**MATERIALS PROVIDED**:
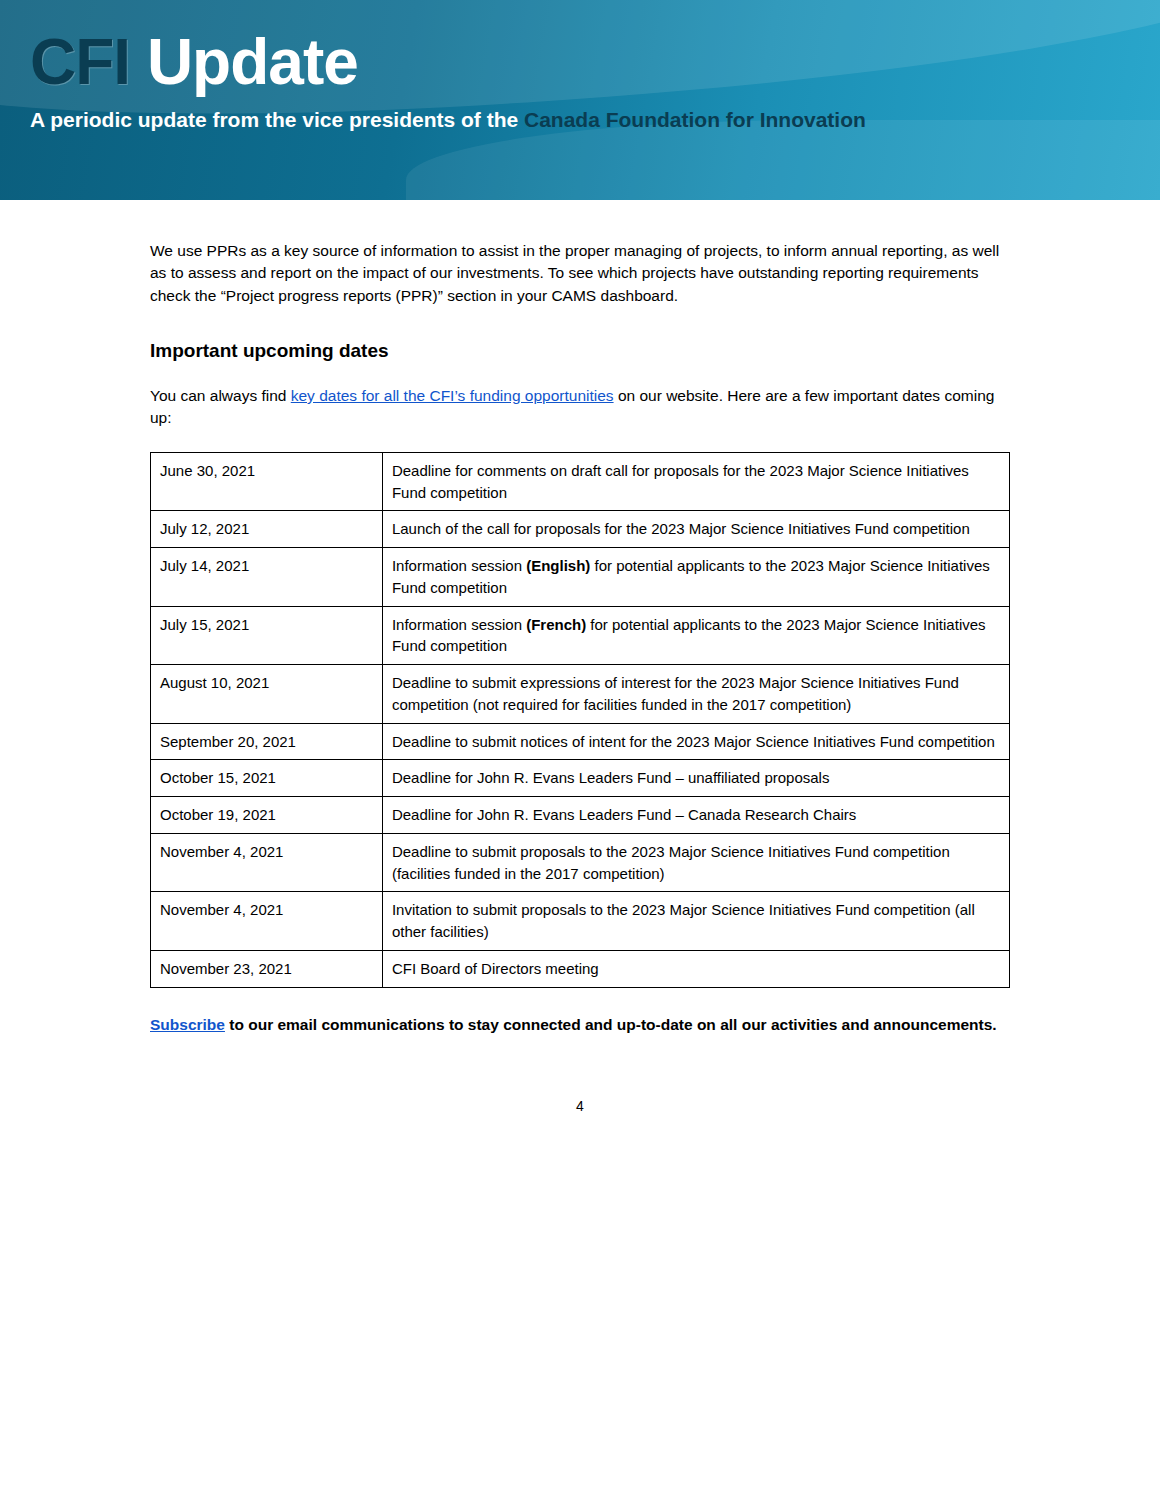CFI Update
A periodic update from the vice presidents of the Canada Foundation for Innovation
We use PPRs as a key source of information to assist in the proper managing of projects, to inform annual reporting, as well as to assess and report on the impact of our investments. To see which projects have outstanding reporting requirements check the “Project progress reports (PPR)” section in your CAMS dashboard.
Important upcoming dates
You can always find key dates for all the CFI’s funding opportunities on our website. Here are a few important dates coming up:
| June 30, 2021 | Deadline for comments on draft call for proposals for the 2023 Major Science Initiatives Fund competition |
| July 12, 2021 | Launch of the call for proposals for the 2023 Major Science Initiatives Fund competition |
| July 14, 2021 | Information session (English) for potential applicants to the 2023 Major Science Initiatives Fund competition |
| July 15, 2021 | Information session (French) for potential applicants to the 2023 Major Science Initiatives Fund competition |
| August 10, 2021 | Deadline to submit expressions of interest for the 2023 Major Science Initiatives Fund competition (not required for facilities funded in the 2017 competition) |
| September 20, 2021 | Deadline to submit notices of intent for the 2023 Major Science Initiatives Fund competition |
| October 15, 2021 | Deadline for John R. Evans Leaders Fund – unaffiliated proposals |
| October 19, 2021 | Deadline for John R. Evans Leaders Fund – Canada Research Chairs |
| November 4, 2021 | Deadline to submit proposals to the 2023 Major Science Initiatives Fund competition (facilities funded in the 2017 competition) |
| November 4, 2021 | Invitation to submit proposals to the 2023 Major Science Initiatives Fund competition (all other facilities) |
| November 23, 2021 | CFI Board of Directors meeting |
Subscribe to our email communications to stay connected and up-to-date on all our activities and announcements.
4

* * *

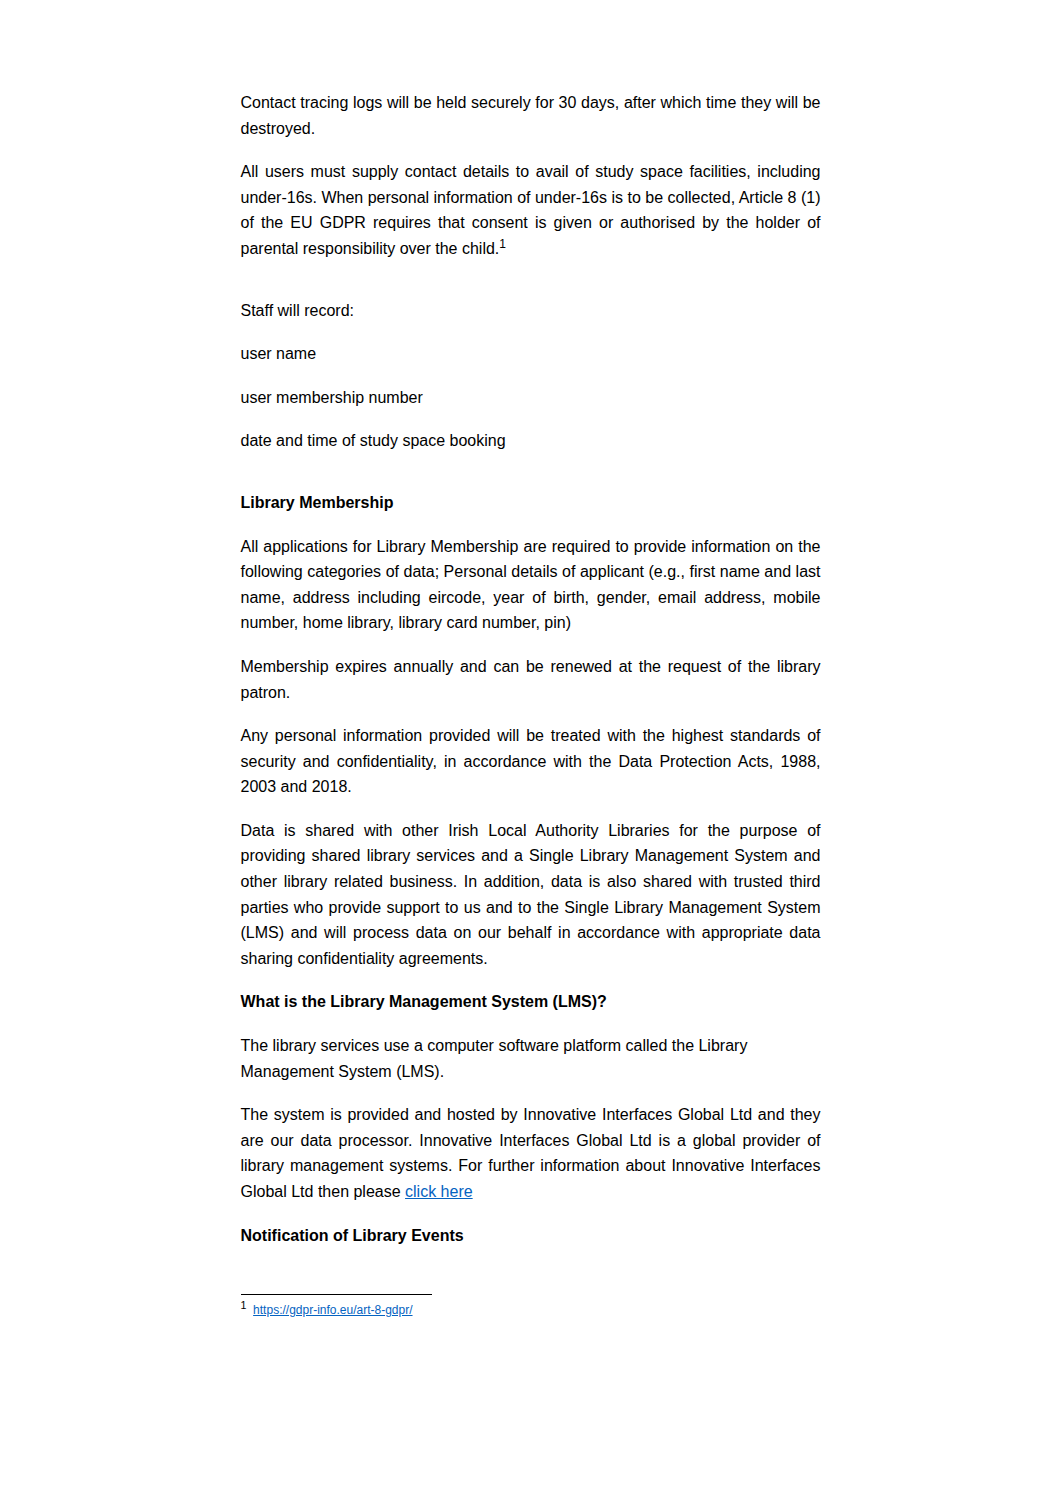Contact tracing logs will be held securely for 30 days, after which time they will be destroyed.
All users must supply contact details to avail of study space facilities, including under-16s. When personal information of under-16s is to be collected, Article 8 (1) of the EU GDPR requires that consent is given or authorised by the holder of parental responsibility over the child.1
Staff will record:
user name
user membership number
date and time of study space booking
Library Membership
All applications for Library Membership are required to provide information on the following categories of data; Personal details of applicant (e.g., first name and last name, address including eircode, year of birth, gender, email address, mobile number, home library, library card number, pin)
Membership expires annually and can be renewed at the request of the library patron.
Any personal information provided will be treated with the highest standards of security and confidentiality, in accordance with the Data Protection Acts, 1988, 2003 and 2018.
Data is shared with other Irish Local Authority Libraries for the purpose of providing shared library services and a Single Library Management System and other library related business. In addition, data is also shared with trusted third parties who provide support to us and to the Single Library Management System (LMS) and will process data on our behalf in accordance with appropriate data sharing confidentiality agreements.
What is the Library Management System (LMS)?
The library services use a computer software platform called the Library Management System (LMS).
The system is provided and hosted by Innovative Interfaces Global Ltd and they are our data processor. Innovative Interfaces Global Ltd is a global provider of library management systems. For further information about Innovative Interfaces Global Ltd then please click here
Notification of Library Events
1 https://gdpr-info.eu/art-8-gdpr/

**EXERCISE GOAL**: All lines of the material that contain the word "Deadline" should be listed.

**RESPONSE TO THE EXERCISE**:
| June 30, 2021 | Deadline for comments on draft call for proposals for the 2023 Major Science Initiatives Fund competition |
| August 10, 2021 | Deadline to submit expressions of interest for the 2023 Major Science Initiatives Fund competition (not required for facilities funded in the 2017 competition) |
| September 20, 2021 | Deadline to submit notices of intent for the 2023 Major Science Initiatives Fund competition |
| October 15, 2021 | Deadline for John R. Evans Leaders Fund – unaffiliated proposals |
| October 19, 2021 | Deadline for John R. Evans Leaders Fund – Canada Research Chairs |
| November 4, 2021 | Deadline to submit proposals to the 2023 Major Science Initiatives Fund competition (facilities funded in the 2017 competition) |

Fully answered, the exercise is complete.